#### Task a
In the paludarium thread, how often is the humidity currently raised by the misting and fogging?

------------------------

# Amphibian Or Terrestrial For Open Top Paludarium?



## Florian (Mar 30, 2017)

Hello everyone,

I'm setting up a paludarium with an open top. Just to give you an idea of the climatic conditions it offers: it has misting and fogging on a relay that allows me to raise the humidity very frequently (currently every 4 minutes, experimenting with different timings). For now I can grow aquarium plants in their submerged form as well as various plants I collected outside.

I was wondering what animals I could house that would take advantage (at least partly) of the land portion of this tank. However I am NOT prepared to close it so it will remain an open-top setup.

For now all I've seen are Geosesarma crabs (which I love).

Thanks for the suggestions


----------



## kimcmich (Jan 17, 2016)

Greetings,

An open top is mainly a problem for keeping critters inside the viv. With that in mind, I'm not sure Geosesarma are a good choice. They are able climbers. You need to insure 4+ inches of smooth glass (and no silicone and no cords for heaters etc) between the highest point they can reach and the opening of the top (which means no plants that tall either) to keep them from escaping.

You need a non-climbing, non-jumping critter than can't (like frogs, most geckos or snails) climb glass. That leaves you with 1) small turtle (most species are too big for vivs), 2) short myriopods (millepede or centipedes) and... not much else. 

The open top is a serious constraint unless you keep everything - rocks, wood and plants - growing very low in the tank - and then you still couldn't keep a glass climber.


----------



## Florian (Mar 30, 2017)

Thanks, this is exactly the kind of answer I was looking for. A millipede sounds cool! I have never seen any in the pet stores around me though...

What if the terrestrial part is an "island" in the middle of the tank. Are there animals that could live on there and not escape?

What about newts or salamanders or green anoles? I'd assume they're in the same category as frogs but I'm not sure.

And isn't there something you can put on the edges to prevent critters from escaping? For example, I saw on youtube that for ant farms, there's some sort of paste that you can apply to edges that the ants don't like and won't try crossing.

------------------------

#### Task b
Return the listing text from the line containing "queda es un" through the end of the listing, leaving out the pictures.

------------------------

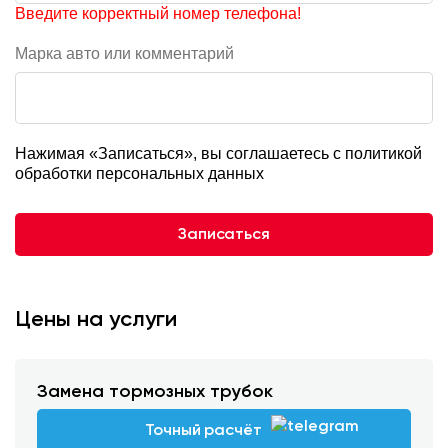
Введите корректный номер телефона!
Марка авто или комментарий
Нажимая «Записаться», вы соглашаетесь с
политикой
обработки персональных данных
Записаться
Цены на услуги
Замена тормозных трубок
Точный расчёт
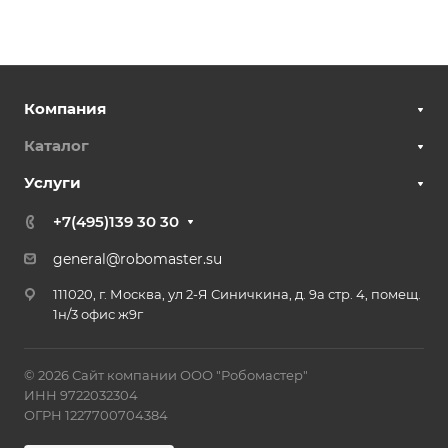
Компания
Каталог
Услуги
+7(495)139 30 30
general@robomaster.su
111020, г. Москва, ул 2-Я Синичкина, д. 9а стр. 4, помещ.
1н/3 офис ж9г
© 2026 Сайт компании ООО "Робомастер"
ИНН 9722032304
ОГРН 1227700704384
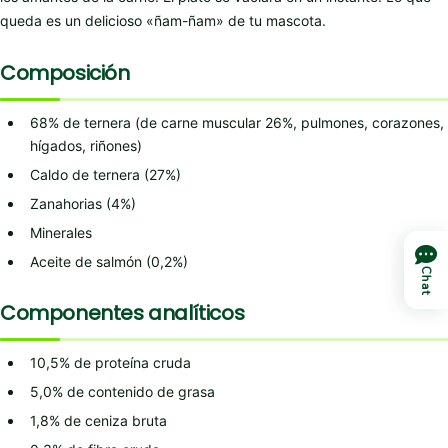
queda es un delicioso «ñam-ñam» de tu mascota.
Composición
68% de ternera (de carne muscular 26%, pulmones, corazones,
hígados, riñones)
Caldo de ternera (27%)
Zanahorias (4%)
Minerales
Aceite de salmón (0,2%)
Chat
Componentes analíticos
10,5% de proteína cruda
5,0% de contenido de grasa
1,8% de ceniza bruta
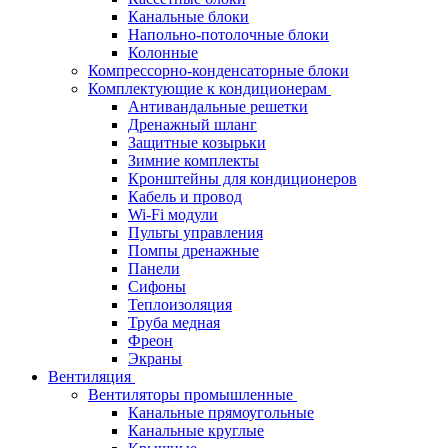
Канальные блоки
Напольно-потолочные блоки
Колонные
Компрессорно-конденсаторные блоки
Комплектующие к кондиционерам
Антивандальные решетки
Дренажный шланг
Защитные козырьки
Зимние комплекты
Кронштейны для кондиционеров
Кабель и провод
Wi-Fi модули
Пульты управления
Помпы дренажные
Панели
Сифоны
Теплоизоляция
Труба медная
Фреон
Экраны
Вентиляция
Вентиляторы промышленные
Канальные прямоугольные
Канальные круглые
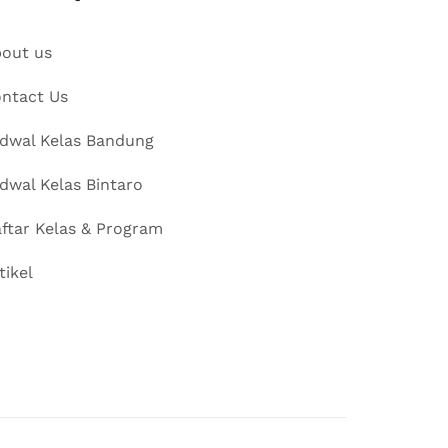
out us
ntact Us
dwal Kelas Bandung
dwal Kelas Bintaro
ftar Kelas & Program
tikel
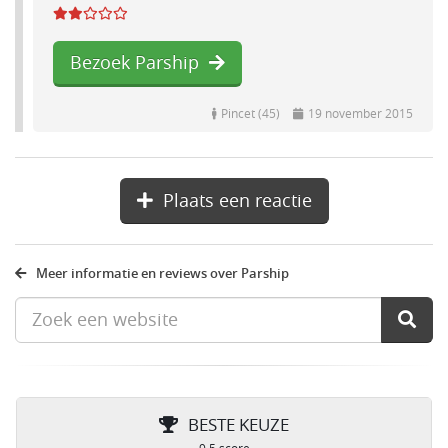
Bezoek Parship
Pincet (45)
19 november 2015
Plaats een reactie
Meer informatie en reviews over Parship
BESTE KEUZE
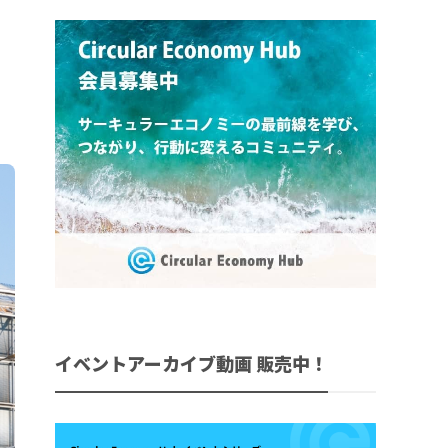
イベントアーカイブ動画 販売中！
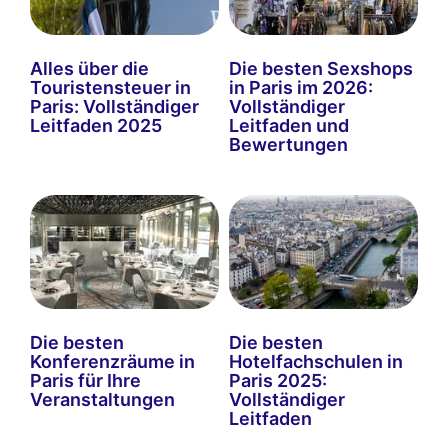
Alles über die
Die besten Sexshops
Touristensteuer in
in Paris im 2026:
Paris: Vollständiger
Vollständiger
Leitfaden 2025
Leitfaden und
Bewertungen
Die besten
Die besten
Konferenzräume in
Hotelfachschulen in
Paris für Ihre
Paris 2025:
Veranstaltungen
Vollständiger
Leitfaden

------------------------

#### Final answer a
Every 4 minutes.

#### Final answer b
queda es un delicioso «ñam-ñam» de tu mascota.
Composición
68% de ternera (de carne muscular 26%, pulmones, corazones,
hígados, riñones)
Caldo de ternera (27%)
Zanahorias (4%)
Minerales
Aceite de salmón (0,2%)
Chat
Componentes analíticos
10,5% de proteína cruda
5,0% de contenido de grasa
1,8% de ceniza bruta
Канальные блоки
Напольно-потолочные блоки
Колонные
Компрессорно-конденсаторные блоки
Комплектующие к кондиционерам
Антивандальные решетки
Дренажный шланг
Защитные козырьки
Зимние комплекты
Кронштейны для кондиционеров
Кабель и провод
Wi-Fi модули
Пульты управления
Помпы дренажные
Панели
Сифоны
Теплоизоляция
Труба медная
Фреон
Экраны
Вентиляция
Вентиляторы промышленные
Канальные прямоугольные
Канальные круглые
out us
ntact Us
dwal Kelas Bandung
dwal Kelas Bintaro
ftar Kelas & Program
tikel
Bezoek Parship
Pincet (45)
19 november 2015
Plaats een reactie
Meer informatie en reviews over Parship
BESTE KEUZE
イベントアーカイブ動画 販売中！
Alles über die
Die besten Sexshops
Touristensteuer in
in Paris im 2026:
Paris: Vollständiger
Vollständiger
Leitfaden 2025
Leitfaden und
Bewertungen
Die besten
Die besten
Konferenzräume in
Hotelfachschulen in
Paris für Ihre
Paris 2025:
Veranstaltungen
Vollständiger
Leitfaden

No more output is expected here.